En quelques mots, la soirée festive s’est transformée en débat improvisé sur la frontière entre vérité historique et mythe enfantin.
Pourquoi la phrase « le père Noël n’existe pas » a fait polémique ?
À première vue, il pourrait sembler anodin d’évoquer la nature fictive du père Noël. Pourtant, selon une enquête de l’Observatoire de l’Enfance (2022), près de 80 % des 3-7 ans croient encore au personnage. Leur révéler abruptement son inexistence revient à briser un univers teinté de magie et de valeurs positives :
- Espérance : la promesse de cadeaux encourage la patience et la générosité.
- Rituels familiaux : décoration du sapin, préparation de biscuits, ouverture du calendrier de l’Avent.
- Imaginaire collectif : histoires, chansons et films de Noël participent à créer un moment fédérateur.
La réaction outrée du public s’explique donc moins par la véracité des propos que par le timing et le cadre hautement symbolique dans lequel ils ont été tenus.
Le père Noël, une construction culturelle à travers les siècles
Pour comprendre l’ampleur du choc, il faut retracer l’évolution de ce personnage légendaire :
- IVe siècle : naissance du culte de Nicolas de Myre, évêque connu pour sa générosité envers les enfants.
- XVIIe siècle : les colons néerlandais exportent la fête de Sinterklaas à New Amsterdam (future New York).
- 1823 : le poème « A Visit from St. Nicholas » popularise l’image d’un vieil homme jovial distribuant des cadeaux via une cheminée.
- Fin XIXe siècle : l’illustrateur Thomas Nast peaufine la silhouette ronde et la barbe blanche.
- 1931 : une célèbre campagne publicitaire d’une boisson gazeuse fixe le costume rouge et blanc dans l’imaginaire mondial.
Ainsi, le père Noël n’est ni un mensonge pur ni une vérité historique ; il est le résultat d’une métamorphose culturelle portée par la littérature, l’iconographie et le commerce.
Saint-Nicolas et père Noël : deux figures, une même mission
Malgré leurs différences de date et d’apparence, Saint-Nicolas (6 décembre) et le père Noël (24-25 décembre) incarnent un objectif commun : récompenser la bonté des enfants.

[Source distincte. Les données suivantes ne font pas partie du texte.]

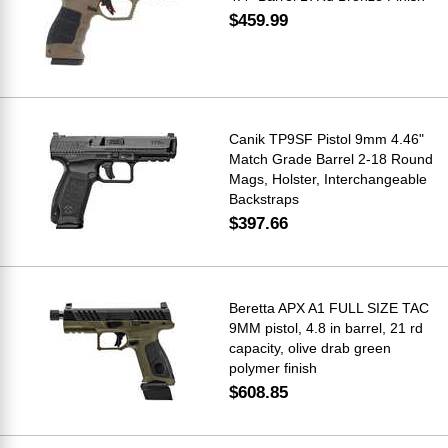
$459.99
Canik TP9SF Pistol 9mm 4.46"
Match Grade Barrel 2-18 Round
Mags, Holster, Interchangeable
Backstraps
$397.66
Beretta APX A1 FULL SIZE TAC
9MM pistol, 4.8 in barrel, 21 rd
capacity, olive drab green
polymer finish
$608.85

Dans certaines régions d’Europe, ils coexistent sans difficulté :
- En Alsace : les enfants reçoivent mandarines et pains d’épices le 6 décembre, puis des jouets plus conséquents la nuit de Noël.
- En Belgique : près de 90 % des foyers interrogés par Statbel célèbrent les deux personnages.
- En Allemagne : le Weihnachtsmann partage souvent la scène avec le Nikolaus.
Ces traditions cumulées renforcent le sentiment de fête tout au long du mois de décembre, au bénéfice des enfants et du commerce local.
Comment préserver la magie de Noël après le choc ?
Pour les parents dont l’enfant a peut-être perdu une part de son innocence ce soir-là, plusieurs pistes peuvent aider à réenchanter le moment :
- Dialoguer avec bienveillance : demander à l’enfant ce qu’il a compris, puis expliquer que les légendes évoluent avec l’âge.
- Recentrer sur les valeurs : solidarité, partage, joie d’être ensemble ; des notions qui dépassent la simple croyance en un personnage.
- Créer de nouveaux rituels : fabriquer une décoration maison, cuisiner une recette familiale, organiser une collecte de jouets pour les plus démunis.
- Raconter l’histoire complète : montrer, par exemple, des illustrations anciennes de Saint-Nicolas et de Santa Claus pour souligner la richesse culturelle.
En définitive, si la phrase lancée à Bar-le-Duc a pu rompre un instant le charme de Noël, elle rappelle aussi que la magie réside avant tout dans le partage d’histoires et la transmission de traditions. Qu’il s’agisse de Saint-Nicolas ou du père Noël, les yeux émerveillés des enfants continueront, chaque hiver, de s’illuminer devant un sapin décoré et des cadeaux soigneusement emballés.